In a lengthy piece by Spencer Ackerman He shows why foreign policy would be very different with Obama as president than either Hillary Clinton or John McCain.
These two paragraphs provide a nice summary of the differences between Obama and Clinton/McCain:
Most of the members of Obama’s foreign-policy team expressed frustration that they had taken a well-considered and seemingly anodyne position on Iraq and suffered for it. Obama had something similar happen to him in the spring and summer of 2007. He was attacked from the left and the right for saying three things that should not have been controversial: that if he had actionable intelligence on the whereabouts of al-Qaeda’s leadership in Pakistan but no cooperation from the Pakistani government, he would take out the jihadists; that he wouldn’t use nuclear weapons on terrorist training camps; and that he would be willing to meet with leaders of rogue states in his first year as president. “No one [of Obama’s critics] had thought through the policy because that was the quote-unquote naïve and weak position, so they said it was a bad position to take,” recalls Ben Rhodes, the adviser who writes Obama’s foreign-policy speeches. “And it was a seminal moment, because Obama himself said, ‘No, I’m right about this!'”

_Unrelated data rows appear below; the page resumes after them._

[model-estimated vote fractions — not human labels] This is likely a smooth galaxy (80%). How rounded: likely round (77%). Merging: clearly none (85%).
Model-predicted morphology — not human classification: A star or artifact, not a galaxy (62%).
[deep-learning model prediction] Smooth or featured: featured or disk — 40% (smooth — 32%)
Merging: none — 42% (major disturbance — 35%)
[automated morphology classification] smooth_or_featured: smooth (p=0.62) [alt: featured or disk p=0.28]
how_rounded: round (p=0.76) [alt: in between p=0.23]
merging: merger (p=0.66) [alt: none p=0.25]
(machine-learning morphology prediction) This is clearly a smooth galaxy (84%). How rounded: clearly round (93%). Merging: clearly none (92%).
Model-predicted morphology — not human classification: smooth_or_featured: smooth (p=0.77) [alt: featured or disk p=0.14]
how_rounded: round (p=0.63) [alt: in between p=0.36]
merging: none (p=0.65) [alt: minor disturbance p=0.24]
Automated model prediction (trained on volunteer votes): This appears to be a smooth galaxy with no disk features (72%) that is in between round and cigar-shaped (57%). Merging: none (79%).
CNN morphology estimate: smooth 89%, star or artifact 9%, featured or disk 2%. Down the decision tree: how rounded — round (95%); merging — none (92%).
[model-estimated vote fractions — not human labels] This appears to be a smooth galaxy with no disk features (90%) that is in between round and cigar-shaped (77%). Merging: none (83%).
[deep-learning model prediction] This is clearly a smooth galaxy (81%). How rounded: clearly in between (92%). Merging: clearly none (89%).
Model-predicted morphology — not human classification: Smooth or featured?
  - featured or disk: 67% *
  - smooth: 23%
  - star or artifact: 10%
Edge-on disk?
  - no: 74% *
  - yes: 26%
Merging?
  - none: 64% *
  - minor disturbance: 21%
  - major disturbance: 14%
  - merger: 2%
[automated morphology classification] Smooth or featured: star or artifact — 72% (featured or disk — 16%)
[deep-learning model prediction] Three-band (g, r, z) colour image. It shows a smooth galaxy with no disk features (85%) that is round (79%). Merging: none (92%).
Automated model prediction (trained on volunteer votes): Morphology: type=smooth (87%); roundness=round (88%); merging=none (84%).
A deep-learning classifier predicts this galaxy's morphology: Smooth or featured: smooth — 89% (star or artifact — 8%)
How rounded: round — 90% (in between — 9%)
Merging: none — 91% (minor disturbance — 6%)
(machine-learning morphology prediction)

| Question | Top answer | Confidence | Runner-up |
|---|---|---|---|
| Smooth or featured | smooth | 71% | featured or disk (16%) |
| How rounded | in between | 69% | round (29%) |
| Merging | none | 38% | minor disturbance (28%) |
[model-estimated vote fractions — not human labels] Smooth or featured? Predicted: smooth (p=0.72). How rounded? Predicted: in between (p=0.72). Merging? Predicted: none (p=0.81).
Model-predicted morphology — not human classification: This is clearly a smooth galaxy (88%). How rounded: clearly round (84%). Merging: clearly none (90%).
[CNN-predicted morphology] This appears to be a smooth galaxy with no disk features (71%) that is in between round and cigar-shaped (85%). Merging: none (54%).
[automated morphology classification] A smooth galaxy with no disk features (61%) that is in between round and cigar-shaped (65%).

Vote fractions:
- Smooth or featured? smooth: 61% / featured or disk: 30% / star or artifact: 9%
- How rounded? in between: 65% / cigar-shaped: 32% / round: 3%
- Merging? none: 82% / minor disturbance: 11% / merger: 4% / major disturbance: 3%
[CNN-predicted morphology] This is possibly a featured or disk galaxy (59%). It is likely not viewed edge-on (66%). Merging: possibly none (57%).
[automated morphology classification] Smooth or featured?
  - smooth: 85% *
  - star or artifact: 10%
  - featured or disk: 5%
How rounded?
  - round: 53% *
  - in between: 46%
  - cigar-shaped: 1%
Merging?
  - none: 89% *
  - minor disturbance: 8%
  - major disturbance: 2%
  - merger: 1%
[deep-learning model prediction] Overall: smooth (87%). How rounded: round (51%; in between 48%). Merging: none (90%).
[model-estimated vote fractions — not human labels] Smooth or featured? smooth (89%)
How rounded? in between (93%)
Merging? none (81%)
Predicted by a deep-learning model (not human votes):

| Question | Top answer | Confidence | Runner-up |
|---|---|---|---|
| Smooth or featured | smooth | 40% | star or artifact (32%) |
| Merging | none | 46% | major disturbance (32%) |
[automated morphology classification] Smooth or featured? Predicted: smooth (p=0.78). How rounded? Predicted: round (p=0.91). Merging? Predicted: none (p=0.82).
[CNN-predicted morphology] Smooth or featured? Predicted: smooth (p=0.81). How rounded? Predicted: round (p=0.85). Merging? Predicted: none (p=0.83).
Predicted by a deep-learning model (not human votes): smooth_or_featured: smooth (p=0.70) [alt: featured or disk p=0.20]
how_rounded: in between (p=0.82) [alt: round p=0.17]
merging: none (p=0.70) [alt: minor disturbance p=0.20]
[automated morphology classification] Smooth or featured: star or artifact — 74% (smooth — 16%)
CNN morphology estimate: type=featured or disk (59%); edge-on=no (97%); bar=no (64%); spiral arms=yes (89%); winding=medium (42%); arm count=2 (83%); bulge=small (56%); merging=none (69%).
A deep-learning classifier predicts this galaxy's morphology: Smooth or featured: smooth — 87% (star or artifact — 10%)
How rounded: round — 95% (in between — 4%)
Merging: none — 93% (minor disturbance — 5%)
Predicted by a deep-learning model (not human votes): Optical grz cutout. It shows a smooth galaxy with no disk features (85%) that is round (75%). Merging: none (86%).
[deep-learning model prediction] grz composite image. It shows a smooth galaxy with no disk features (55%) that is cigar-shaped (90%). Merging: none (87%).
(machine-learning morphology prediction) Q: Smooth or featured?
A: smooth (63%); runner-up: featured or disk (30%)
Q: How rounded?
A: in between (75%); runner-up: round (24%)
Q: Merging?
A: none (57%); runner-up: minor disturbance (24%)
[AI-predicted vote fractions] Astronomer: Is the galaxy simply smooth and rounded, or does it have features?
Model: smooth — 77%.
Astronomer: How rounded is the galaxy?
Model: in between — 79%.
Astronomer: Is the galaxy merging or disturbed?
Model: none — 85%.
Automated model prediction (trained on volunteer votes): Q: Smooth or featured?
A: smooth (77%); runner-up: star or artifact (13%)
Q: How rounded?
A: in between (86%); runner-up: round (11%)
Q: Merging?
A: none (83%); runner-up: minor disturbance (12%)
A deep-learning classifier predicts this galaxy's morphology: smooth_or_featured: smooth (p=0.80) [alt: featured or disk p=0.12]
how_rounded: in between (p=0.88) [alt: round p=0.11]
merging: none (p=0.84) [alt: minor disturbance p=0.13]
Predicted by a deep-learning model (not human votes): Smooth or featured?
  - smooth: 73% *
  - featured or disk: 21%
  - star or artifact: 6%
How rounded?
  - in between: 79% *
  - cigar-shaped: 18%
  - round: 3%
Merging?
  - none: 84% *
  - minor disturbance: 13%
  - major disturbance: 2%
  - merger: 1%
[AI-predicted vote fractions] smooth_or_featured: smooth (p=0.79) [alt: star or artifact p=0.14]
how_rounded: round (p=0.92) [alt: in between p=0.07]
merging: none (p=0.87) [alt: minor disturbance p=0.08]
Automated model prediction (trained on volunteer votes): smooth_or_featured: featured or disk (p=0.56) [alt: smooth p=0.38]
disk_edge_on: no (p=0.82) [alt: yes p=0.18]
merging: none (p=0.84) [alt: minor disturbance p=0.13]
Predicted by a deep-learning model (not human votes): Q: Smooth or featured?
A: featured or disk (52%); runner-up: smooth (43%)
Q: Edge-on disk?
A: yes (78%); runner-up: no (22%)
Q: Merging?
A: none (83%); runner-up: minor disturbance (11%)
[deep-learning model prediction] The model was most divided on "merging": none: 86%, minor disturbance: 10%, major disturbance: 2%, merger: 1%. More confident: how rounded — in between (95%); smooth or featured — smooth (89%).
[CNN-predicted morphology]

Instead of backing down, Obama asked his foreign-policy team to double down. Rhodes wrote a speech that Obama delivered at DePaul University on Oct. 2, which criticized the boundaries of acceptable discourse set by the same establishment that backed the war. “This election is about ending the Iraq War, but even more it’s about moving beyond it. And we’re not going to be safe in a world of unconventional threats with the same old conventional thinking that got us into Iraq,” Obama said. One of his advisers, recalling the fallout from Obama’s comments about pursuing al-Qaeda in Pakistan, says, “He takes policy positions that are a break from both rigid orthodoxy and the Bush administration. And everyone says it’s a gaffe! That just encapsulates everything that’s wrong about the foreign-policy debate in Washington and in Democratic politics.”
This is also why Obama would be a good if not great president he is willing to challenge the dogma that led to the Iraq debacle. Where John McCain probably created the Dogma and Hillary Clinton seems to believe it, Obama has the political courage to challenge the bad neo-con ideas. Obama also seems to have the political skill to explain why he is taking a position and convince a majority of Americans that he is right. Not an easy task when you have guys like Limbaugh and O’Rielly spewing moronic crap on radio as well as TV 24/7.
Obama is definitely the right person to lead the country at this time.